TASK INSTRUCTIONS:
Copy the lines from the one containing "de vendas e sucesso d" through the one containing "dan diumumkan kepada publik.", inclusive, replacing "Dewan Pers" with "Komisi Pers" and leaving everything else unchanged.
········
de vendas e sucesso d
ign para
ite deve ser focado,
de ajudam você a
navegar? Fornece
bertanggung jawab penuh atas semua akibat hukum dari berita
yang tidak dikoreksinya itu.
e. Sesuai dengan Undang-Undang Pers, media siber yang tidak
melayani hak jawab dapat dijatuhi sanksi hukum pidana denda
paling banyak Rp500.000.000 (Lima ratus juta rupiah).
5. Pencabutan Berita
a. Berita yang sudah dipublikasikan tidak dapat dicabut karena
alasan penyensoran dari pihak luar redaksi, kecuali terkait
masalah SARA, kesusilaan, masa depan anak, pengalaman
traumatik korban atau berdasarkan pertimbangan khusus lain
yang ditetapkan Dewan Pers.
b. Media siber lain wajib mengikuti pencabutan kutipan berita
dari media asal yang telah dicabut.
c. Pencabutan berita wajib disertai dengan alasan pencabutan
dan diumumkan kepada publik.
········
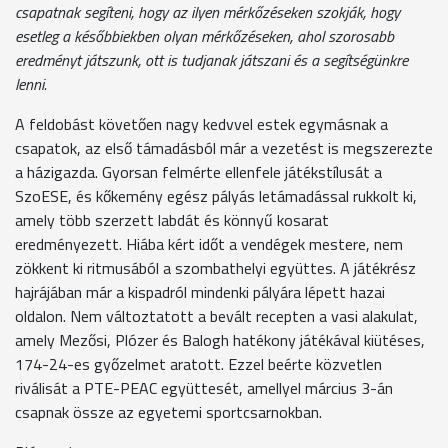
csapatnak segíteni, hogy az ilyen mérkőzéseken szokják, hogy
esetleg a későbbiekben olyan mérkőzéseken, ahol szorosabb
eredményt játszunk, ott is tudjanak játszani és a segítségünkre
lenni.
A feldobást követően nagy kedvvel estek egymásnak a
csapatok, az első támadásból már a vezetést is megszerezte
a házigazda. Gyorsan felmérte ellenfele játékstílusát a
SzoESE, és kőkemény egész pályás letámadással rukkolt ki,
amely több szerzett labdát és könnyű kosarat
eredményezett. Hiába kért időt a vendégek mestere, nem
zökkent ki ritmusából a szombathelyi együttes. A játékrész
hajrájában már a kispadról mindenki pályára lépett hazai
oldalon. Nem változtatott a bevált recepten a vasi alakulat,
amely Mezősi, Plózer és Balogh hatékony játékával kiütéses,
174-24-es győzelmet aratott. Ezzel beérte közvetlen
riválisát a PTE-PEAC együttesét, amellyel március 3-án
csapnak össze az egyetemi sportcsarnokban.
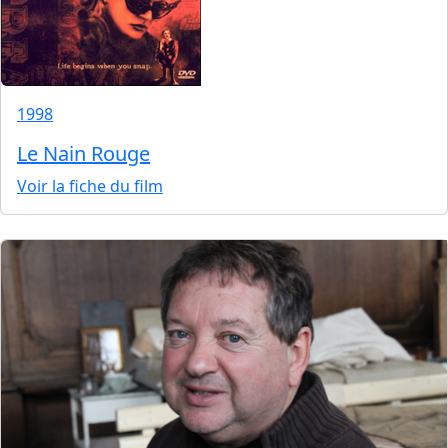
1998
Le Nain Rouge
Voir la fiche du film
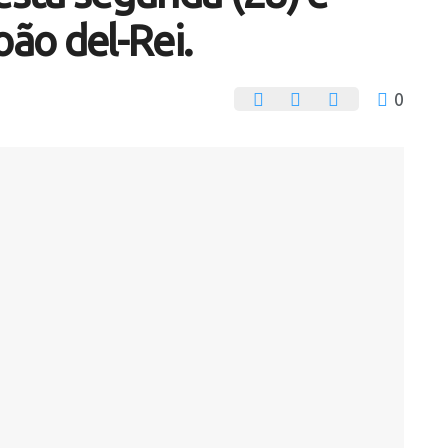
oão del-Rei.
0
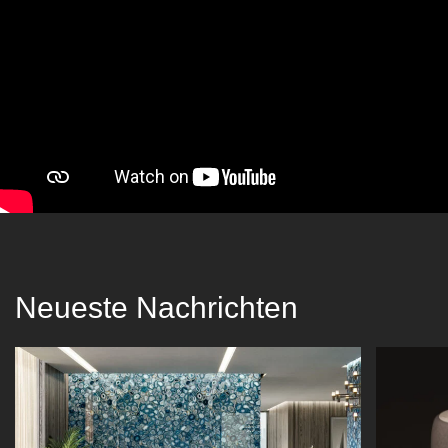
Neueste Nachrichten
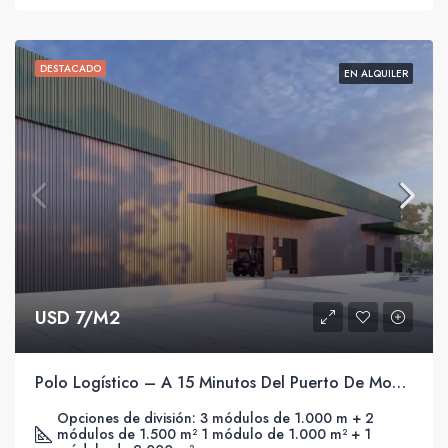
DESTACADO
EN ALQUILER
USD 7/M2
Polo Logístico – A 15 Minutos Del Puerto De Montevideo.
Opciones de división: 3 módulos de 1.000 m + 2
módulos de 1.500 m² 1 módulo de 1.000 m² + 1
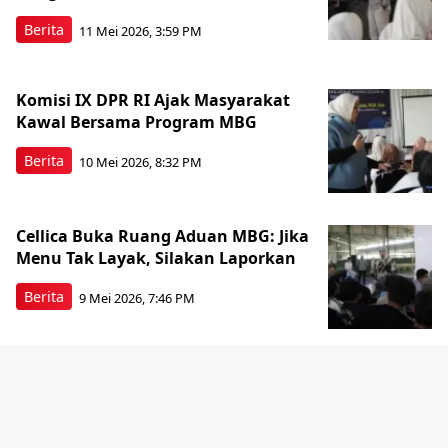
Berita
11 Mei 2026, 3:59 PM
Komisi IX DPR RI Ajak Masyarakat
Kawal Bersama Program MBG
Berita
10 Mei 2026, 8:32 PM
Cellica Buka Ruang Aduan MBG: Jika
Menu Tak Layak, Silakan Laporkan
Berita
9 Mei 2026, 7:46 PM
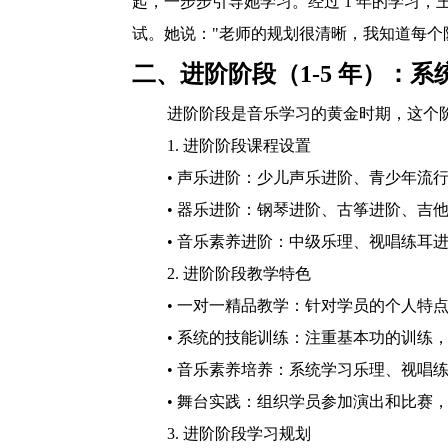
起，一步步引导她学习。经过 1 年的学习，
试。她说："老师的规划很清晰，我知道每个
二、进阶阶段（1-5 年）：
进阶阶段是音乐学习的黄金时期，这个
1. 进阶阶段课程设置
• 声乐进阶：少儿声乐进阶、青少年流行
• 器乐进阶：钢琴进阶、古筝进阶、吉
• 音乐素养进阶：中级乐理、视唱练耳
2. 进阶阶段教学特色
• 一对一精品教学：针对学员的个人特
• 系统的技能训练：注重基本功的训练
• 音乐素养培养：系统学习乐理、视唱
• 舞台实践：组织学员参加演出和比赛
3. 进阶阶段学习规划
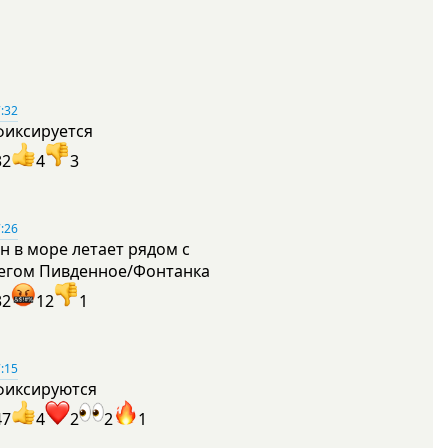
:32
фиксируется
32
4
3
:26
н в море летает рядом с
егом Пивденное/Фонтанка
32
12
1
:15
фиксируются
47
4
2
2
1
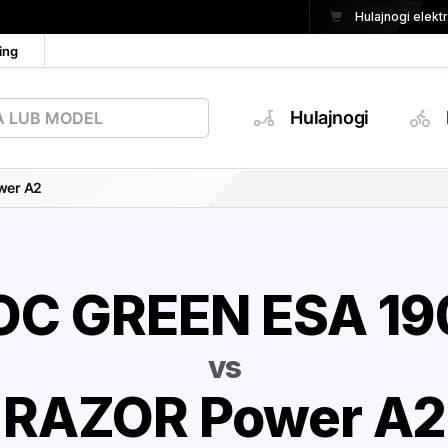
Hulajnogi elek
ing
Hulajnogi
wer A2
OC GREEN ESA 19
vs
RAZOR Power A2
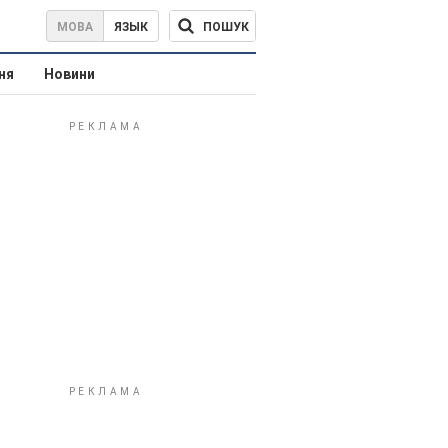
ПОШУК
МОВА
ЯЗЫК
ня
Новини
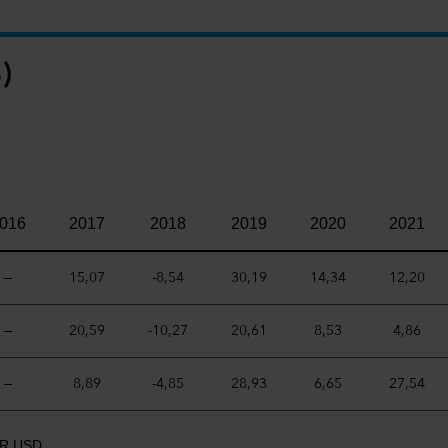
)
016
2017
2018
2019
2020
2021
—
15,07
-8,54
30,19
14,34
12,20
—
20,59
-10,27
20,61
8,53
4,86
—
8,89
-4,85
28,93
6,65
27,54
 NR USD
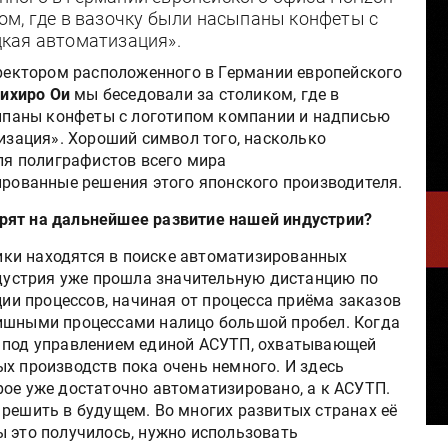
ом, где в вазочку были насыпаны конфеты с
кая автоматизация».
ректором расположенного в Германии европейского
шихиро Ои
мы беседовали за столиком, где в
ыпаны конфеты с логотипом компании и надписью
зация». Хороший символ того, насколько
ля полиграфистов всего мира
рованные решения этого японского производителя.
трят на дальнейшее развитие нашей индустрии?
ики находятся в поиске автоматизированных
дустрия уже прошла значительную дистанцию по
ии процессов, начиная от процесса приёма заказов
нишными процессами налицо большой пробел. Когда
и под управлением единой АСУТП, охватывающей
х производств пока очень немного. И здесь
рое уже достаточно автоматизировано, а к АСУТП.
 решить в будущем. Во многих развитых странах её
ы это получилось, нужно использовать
········
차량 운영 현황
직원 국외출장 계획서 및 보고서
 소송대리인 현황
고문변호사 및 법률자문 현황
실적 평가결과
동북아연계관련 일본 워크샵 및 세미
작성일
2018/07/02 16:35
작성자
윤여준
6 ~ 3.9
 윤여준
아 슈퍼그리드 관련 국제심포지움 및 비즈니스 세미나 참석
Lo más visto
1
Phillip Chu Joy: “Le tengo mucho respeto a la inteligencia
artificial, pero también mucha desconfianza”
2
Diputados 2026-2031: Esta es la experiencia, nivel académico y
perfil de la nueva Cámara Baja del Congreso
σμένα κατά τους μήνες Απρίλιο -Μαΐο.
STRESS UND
········
ANSWER SPACE:
de vendas e sucesso d
ign para
ite deve ser focado,
de ajudam você a
navegar? Fornece
bertanggung jawab penuh atas semua akibat hukum dari berita
yang tidak dikoreksinya itu.
e. Sesuai dengan Undang-Undang Pers, media siber yang tidak
melayani hak jawab dapat dijatuhi sanksi hukum pidana denda
paling banyak Rp500.000.000 (Lima ratus juta rupiah).
5. Pencabutan Berita
a. Berita yang sudah dipublikasikan tidak dapat dicabut karena
alasan penyensoran dari pihak luar redaksi, kecuali terkait
masalah SARA, kesusilaan, masa depan anak, pengalaman
traumatik korban atau berdasarkan pertimbangan khusus lain
yang ditetapkan Komisi Pers.
b. Media siber lain wajib mengikuti pencabutan kutipan berita
dari media asal yang telah dicabut.
c. Pencabutan berita wajib disertai dengan alasan pencabutan
dan diumumkan kepada publik.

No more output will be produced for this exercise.